▶ Goal
Edit the listing from its start through the line containing "rotate and perspective: rotation -1.75°, automatic", inclusive, so that "developed" becomes "processed" and nothing else changes.

Start of Recorded information

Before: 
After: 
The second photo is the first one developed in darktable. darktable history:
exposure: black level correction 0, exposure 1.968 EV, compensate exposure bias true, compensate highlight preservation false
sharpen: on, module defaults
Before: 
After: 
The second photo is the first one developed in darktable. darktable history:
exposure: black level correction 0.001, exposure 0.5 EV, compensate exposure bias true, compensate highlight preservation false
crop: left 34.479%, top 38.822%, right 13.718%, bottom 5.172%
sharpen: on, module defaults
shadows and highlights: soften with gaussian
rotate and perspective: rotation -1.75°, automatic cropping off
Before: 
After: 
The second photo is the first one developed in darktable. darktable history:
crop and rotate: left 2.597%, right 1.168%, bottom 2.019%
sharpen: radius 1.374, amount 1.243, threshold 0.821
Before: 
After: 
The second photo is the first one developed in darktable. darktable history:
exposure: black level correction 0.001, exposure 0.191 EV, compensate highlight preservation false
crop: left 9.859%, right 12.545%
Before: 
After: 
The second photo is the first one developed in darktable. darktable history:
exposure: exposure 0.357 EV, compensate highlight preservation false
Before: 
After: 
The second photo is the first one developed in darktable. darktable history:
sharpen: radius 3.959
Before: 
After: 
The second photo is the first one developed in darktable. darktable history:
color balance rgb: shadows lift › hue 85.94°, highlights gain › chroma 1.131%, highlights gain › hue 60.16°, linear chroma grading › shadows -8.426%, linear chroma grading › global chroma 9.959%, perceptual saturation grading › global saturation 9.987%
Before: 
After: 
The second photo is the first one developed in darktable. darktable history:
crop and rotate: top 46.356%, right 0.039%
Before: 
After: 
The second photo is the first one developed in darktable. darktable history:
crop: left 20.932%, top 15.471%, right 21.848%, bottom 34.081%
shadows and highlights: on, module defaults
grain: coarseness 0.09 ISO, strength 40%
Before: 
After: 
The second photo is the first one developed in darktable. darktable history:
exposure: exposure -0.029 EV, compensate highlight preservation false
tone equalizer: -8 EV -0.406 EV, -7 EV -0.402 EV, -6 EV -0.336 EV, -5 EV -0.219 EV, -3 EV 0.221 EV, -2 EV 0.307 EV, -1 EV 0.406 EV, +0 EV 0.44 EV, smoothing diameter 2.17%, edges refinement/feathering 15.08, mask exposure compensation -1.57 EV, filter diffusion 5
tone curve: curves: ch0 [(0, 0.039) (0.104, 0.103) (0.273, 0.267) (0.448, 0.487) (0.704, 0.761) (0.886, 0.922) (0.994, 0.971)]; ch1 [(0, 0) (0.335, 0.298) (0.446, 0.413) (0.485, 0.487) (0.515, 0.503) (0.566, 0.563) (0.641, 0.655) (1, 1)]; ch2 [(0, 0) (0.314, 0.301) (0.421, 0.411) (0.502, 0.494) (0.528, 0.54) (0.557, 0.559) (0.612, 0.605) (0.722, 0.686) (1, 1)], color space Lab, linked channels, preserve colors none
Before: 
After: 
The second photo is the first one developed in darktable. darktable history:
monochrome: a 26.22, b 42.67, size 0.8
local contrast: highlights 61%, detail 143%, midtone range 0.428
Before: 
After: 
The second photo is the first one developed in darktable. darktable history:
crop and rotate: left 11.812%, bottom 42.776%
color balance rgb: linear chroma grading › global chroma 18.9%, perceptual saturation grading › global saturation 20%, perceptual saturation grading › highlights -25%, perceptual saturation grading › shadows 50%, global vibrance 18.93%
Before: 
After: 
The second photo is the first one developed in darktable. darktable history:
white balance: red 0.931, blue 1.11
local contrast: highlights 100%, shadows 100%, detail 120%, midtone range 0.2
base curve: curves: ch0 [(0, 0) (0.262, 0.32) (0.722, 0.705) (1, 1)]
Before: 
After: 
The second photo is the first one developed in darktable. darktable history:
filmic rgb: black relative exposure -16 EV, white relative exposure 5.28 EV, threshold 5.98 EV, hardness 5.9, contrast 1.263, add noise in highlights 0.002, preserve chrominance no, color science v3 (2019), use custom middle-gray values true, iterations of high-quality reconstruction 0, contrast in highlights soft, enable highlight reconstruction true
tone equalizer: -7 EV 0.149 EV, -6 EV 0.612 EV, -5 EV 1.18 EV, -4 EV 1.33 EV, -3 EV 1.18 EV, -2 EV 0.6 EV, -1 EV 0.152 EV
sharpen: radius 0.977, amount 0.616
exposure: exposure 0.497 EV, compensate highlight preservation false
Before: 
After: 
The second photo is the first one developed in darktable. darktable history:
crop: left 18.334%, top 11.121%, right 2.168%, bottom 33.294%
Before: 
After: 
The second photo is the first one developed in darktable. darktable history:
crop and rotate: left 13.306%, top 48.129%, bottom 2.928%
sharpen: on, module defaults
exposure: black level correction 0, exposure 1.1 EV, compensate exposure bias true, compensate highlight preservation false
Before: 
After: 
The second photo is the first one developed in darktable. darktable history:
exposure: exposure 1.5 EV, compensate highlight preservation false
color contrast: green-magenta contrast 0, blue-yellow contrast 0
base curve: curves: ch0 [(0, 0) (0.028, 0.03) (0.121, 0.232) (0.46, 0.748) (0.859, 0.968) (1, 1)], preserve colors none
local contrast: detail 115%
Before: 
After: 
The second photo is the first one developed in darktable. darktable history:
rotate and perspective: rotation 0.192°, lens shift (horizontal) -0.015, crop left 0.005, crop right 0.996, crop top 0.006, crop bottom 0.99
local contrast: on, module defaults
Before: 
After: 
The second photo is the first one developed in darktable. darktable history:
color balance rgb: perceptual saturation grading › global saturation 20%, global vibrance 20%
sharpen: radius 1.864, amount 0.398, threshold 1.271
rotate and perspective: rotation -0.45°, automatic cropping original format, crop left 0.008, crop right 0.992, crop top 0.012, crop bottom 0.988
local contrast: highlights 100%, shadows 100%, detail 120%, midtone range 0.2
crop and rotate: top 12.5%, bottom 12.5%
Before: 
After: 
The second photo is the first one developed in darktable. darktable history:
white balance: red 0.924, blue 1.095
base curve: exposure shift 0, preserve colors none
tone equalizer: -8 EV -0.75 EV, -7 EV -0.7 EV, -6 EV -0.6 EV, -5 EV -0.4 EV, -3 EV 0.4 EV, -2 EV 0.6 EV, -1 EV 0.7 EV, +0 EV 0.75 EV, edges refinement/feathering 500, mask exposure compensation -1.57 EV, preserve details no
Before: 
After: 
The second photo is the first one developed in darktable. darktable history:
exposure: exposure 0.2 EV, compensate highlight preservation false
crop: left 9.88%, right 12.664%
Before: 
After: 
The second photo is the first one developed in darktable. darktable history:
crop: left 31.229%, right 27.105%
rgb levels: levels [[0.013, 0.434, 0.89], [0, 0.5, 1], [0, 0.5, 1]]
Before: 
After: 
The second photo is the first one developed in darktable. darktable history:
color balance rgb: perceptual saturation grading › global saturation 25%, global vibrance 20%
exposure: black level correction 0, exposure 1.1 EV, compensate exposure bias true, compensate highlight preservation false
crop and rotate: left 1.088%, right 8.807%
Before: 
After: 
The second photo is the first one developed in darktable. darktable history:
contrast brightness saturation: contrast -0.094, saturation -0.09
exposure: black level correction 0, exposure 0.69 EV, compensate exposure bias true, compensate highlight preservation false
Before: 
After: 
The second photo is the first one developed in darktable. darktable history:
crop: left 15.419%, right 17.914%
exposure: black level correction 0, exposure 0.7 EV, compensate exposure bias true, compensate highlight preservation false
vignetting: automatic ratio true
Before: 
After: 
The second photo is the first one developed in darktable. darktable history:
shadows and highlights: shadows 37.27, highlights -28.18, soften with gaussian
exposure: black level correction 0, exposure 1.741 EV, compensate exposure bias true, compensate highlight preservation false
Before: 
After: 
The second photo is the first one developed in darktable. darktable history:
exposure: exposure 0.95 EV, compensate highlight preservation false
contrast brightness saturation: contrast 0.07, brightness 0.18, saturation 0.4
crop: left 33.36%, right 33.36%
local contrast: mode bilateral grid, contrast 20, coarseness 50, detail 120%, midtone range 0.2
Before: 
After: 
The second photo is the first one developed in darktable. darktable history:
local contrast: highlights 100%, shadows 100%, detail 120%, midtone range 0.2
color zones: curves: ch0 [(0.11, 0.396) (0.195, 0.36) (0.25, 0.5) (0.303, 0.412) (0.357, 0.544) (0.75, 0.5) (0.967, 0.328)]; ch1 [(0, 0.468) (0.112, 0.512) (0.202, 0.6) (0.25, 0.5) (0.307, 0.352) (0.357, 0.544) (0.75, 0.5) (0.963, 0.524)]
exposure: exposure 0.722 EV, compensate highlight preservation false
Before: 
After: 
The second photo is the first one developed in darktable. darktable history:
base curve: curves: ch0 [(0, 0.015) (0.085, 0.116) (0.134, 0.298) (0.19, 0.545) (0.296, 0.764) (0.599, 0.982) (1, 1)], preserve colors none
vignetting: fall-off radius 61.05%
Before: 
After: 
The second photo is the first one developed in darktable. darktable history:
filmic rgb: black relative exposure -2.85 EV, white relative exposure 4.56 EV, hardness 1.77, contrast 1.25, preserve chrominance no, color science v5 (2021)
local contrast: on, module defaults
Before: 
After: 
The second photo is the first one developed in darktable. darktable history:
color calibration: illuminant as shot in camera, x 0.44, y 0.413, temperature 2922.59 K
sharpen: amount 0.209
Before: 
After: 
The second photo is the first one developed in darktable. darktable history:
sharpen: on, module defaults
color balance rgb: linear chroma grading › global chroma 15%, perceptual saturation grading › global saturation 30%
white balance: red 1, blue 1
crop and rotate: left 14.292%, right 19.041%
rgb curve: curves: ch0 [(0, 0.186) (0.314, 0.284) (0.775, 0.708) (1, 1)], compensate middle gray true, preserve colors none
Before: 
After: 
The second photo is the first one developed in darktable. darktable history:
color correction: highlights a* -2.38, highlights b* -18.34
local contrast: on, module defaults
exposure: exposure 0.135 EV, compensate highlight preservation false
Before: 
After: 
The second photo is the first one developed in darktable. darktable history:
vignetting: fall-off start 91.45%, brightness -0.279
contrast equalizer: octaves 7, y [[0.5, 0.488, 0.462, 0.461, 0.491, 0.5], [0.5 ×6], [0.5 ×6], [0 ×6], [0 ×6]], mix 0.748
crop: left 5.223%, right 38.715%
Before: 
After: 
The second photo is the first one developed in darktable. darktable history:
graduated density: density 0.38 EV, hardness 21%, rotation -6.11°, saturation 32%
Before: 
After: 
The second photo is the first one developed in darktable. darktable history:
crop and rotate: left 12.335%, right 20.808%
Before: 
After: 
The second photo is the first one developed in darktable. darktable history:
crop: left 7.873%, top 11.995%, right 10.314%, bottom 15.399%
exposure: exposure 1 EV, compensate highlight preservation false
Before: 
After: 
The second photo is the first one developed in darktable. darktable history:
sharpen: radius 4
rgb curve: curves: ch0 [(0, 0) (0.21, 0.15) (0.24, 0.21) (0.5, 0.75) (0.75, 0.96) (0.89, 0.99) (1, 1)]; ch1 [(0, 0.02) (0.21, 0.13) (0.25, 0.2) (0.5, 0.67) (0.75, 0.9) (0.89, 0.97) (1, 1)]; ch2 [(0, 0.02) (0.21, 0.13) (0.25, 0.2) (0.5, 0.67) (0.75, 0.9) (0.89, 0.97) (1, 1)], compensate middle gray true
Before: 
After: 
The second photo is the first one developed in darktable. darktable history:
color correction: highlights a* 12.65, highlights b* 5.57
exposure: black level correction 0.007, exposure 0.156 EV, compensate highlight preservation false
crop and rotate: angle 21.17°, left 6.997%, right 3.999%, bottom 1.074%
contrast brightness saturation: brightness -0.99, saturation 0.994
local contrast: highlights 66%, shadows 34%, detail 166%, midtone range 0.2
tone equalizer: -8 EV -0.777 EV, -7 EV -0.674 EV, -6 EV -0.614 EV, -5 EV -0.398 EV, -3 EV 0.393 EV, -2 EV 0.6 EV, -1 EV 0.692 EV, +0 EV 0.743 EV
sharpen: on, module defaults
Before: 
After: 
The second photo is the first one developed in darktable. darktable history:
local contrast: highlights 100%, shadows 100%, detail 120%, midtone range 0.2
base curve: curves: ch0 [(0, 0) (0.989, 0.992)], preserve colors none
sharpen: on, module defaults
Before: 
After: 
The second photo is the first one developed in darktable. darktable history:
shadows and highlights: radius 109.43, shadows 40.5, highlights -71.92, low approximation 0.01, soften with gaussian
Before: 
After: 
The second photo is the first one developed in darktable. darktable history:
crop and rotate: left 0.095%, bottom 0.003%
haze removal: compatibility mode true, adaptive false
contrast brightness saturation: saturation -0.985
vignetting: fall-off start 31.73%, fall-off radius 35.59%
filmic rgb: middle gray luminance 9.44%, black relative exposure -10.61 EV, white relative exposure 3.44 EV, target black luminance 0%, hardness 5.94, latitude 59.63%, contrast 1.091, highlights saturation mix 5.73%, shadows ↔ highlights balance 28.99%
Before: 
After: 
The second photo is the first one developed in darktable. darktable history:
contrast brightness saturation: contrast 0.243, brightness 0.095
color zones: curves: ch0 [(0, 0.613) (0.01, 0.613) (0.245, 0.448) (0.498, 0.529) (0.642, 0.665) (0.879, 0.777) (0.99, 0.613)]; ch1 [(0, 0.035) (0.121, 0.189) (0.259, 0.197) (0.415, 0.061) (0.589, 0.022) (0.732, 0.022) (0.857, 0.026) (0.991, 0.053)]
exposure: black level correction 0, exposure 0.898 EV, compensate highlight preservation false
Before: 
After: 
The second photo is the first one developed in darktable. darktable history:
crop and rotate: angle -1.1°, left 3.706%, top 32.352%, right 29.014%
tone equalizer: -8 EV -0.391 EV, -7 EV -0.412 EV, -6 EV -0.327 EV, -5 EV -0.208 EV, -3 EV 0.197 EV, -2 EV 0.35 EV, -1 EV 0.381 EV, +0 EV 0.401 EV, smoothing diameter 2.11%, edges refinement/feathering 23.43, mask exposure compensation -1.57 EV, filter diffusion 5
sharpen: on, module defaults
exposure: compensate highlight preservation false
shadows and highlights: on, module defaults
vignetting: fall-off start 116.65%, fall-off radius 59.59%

End of Recorded information

▶ Exercise answer
Before: 
After: 
The second photo is the first one processed in darktable. darktable history:
exposure: black level correction 0, exposure 1.968 EV, compensate exposure bias true, compensate highlight preservation false
sharpen: on, module defaults
Before: 
After: 
The second photo is the first one processed in darktable. darktable history:
exposure: black level correction 0.001, exposure 0.5 EV, compensate exposure bias true, compensate highlight preservation false
crop: left 34.479%, top 38.822%, right 13.718%, bottom 5.172%
sharpen: on, module defaults
shadows and highlights: soften with gaussian
rotate and perspective: rotation -1.75°, automatic cropping off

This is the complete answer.